» **To do**:
After finding the line that includes "他不由想起了一个事情，国内一" in the records below, transcribe it and each line after it through the last, exactly, and add nothing.

(Extracted records)
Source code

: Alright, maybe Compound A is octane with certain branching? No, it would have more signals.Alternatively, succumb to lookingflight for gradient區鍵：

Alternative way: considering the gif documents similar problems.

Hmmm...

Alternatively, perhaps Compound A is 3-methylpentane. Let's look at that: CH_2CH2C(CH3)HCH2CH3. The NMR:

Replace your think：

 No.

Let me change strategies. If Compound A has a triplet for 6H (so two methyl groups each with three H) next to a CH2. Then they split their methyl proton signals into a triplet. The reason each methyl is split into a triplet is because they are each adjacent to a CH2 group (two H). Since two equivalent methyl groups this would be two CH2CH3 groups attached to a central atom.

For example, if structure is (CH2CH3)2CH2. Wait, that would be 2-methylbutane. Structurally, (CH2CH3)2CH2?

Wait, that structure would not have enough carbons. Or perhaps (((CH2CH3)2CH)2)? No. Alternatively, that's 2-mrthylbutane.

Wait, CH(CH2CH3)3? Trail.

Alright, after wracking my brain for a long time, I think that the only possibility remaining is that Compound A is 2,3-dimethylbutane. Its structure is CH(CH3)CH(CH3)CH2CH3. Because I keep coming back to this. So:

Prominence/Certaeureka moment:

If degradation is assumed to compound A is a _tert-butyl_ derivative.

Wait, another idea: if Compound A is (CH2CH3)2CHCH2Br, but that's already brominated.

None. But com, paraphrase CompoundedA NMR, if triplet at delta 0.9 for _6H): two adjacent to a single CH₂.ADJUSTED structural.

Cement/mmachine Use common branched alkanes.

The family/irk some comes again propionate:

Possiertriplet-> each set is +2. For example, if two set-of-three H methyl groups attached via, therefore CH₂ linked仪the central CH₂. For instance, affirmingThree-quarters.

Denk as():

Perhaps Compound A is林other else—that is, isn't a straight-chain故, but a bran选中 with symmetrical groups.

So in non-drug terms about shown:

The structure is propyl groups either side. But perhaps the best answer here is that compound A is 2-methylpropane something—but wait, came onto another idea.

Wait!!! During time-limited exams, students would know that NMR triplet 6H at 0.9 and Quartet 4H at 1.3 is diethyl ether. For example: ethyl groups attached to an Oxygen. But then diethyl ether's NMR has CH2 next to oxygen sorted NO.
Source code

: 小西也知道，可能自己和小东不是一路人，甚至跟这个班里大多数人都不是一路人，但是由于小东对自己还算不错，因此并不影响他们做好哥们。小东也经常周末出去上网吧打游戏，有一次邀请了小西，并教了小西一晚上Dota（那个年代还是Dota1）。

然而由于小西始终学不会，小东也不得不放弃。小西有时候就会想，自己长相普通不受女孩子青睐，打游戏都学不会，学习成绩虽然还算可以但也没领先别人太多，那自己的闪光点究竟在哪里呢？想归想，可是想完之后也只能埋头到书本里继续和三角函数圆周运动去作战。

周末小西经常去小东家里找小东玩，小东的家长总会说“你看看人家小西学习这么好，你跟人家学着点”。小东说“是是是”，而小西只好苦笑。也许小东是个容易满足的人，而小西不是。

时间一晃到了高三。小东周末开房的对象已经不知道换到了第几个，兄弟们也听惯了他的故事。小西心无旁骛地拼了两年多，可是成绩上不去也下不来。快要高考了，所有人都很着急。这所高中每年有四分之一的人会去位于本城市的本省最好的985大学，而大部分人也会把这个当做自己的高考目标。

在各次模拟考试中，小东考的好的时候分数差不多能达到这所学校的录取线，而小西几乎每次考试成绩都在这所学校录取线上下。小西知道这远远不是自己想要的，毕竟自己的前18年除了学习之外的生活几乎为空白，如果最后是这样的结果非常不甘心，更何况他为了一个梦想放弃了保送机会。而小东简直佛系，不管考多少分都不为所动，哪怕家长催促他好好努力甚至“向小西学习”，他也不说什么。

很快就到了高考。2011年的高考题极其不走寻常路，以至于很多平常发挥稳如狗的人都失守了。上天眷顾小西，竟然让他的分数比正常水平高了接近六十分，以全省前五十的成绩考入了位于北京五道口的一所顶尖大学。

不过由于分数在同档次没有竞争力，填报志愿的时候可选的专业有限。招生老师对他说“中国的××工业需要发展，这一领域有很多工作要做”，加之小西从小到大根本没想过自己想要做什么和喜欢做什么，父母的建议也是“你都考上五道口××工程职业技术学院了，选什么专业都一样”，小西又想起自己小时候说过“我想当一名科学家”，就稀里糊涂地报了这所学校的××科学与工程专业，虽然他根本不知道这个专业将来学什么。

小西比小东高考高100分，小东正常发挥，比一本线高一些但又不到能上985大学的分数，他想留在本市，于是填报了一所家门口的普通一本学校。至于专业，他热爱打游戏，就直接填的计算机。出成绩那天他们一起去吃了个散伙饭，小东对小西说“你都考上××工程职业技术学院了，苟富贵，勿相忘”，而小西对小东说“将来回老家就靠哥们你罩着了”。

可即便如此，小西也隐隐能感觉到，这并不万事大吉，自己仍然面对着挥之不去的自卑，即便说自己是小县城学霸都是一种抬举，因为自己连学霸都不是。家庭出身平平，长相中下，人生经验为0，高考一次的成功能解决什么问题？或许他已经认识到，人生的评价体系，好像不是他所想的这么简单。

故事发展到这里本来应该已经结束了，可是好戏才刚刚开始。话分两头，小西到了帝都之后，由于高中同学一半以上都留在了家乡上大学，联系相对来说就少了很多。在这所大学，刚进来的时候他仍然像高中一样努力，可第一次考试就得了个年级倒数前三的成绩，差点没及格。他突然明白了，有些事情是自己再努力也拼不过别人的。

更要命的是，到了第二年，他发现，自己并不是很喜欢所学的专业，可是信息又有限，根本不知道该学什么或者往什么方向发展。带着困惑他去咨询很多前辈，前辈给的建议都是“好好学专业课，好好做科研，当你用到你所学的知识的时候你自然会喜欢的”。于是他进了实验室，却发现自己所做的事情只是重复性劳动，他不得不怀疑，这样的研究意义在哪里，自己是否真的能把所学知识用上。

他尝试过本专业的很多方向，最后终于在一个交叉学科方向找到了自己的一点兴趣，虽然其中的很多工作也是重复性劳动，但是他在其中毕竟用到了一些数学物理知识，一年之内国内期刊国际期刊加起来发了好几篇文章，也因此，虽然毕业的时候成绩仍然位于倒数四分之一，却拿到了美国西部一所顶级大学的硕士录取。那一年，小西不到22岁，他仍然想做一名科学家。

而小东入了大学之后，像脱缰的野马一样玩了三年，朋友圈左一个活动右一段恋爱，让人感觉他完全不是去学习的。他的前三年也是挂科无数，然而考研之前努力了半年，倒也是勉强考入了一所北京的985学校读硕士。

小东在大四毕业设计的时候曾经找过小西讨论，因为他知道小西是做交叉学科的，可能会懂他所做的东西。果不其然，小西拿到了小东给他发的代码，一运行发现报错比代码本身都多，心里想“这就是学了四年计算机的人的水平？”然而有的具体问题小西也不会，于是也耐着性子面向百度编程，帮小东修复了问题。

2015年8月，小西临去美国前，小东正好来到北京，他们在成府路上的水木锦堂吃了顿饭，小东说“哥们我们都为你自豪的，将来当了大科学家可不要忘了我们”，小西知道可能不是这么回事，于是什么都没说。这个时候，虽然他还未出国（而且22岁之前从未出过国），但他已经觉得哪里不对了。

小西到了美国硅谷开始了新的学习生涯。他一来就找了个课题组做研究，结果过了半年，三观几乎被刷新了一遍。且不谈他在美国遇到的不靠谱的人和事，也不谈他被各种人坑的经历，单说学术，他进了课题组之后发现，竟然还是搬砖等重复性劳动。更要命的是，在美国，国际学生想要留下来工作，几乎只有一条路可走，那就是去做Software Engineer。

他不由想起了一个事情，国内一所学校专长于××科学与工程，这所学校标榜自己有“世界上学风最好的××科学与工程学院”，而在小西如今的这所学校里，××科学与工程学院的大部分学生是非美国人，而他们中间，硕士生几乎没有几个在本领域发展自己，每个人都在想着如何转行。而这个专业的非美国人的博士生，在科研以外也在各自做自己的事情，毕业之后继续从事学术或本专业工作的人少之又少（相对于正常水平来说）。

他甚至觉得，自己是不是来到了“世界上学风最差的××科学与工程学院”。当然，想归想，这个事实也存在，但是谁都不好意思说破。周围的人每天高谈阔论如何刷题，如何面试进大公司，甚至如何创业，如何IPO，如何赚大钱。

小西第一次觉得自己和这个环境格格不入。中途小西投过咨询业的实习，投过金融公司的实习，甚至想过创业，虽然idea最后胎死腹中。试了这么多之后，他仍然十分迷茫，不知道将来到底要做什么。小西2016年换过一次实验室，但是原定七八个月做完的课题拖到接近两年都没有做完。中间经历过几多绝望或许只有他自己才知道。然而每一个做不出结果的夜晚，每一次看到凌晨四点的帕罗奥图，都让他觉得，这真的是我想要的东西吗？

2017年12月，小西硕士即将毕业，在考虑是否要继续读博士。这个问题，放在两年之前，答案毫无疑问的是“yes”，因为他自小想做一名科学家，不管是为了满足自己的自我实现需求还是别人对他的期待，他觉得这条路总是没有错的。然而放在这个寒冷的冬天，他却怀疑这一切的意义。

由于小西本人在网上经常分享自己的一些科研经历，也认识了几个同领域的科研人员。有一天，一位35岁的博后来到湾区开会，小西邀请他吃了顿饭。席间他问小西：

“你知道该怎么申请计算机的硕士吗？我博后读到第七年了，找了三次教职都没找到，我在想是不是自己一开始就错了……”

» **Answer space**:
他不由想起了一个事情，国内一所学校专长于××科学与工程，这所学校标榜自己有“世界上学风最好的××科学与工程学院”，而在小西如今的这所学校里，××科学与工程学院的大部分学生是非美国人，而他们中间，硕士生几乎没有几个在本领域发展自己，每个人都在想着如何转行。而这个专业的非美国人的博士生，在科研以外也在各自做自己的事情，毕业之后继续从事学术或本专业工作的人少之又少（相对于正常水平来说）。

他甚至觉得，自己是不是来到了“世界上学风最差的××科学与工程学院”。当然，想归想，这个事实也存在，但是谁都不好意思说破。周围的人每天高谈阔论如何刷题，如何面试进大公司，甚至如何创业，如何IPO，如何赚大钱。

小西第一次觉得自己和这个环境格格不入。中途小西投过咨询业的实习，投过金融公司的实习，甚至想过创业，虽然idea最后胎死腹中。试了这么多之后，他仍然十分迷茫，不知道将来到底要做什么。小西2016年换过一次实验室，但是原定七八个月做完的课题拖到接近两年都没有做完。中间经历过几多绝望或许只有他自己才知道。然而每一个做不出结果的夜晚，每一次看到凌晨四点的帕罗奥图，都让他觉得，这真的是我想要的东西吗？

2017年12月，小西硕士即将毕业，在考虑是否要继续读博士。这个问题，放在两年之前，答案毫无疑问的是“yes”，因为他自小想做一名科学家，不管是为了满足自己的自我实现需求还是别人对他的期待，他觉得这条路总是没有错的。然而放在这个寒冷的冬天，他却怀疑这一切的意义。

由于小西本人在网上经常分享自己的一些科研经历，也认识了几个同领域的科研人员。有一天，一位35岁的博后来到湾区开会，小西邀请他吃了顿饭。席间他问小西：

“你知道该怎么申请计算机的硕士吗？我博后读到第七年了，找了三次教职都没找到，我在想是不是自己一开始就错了……”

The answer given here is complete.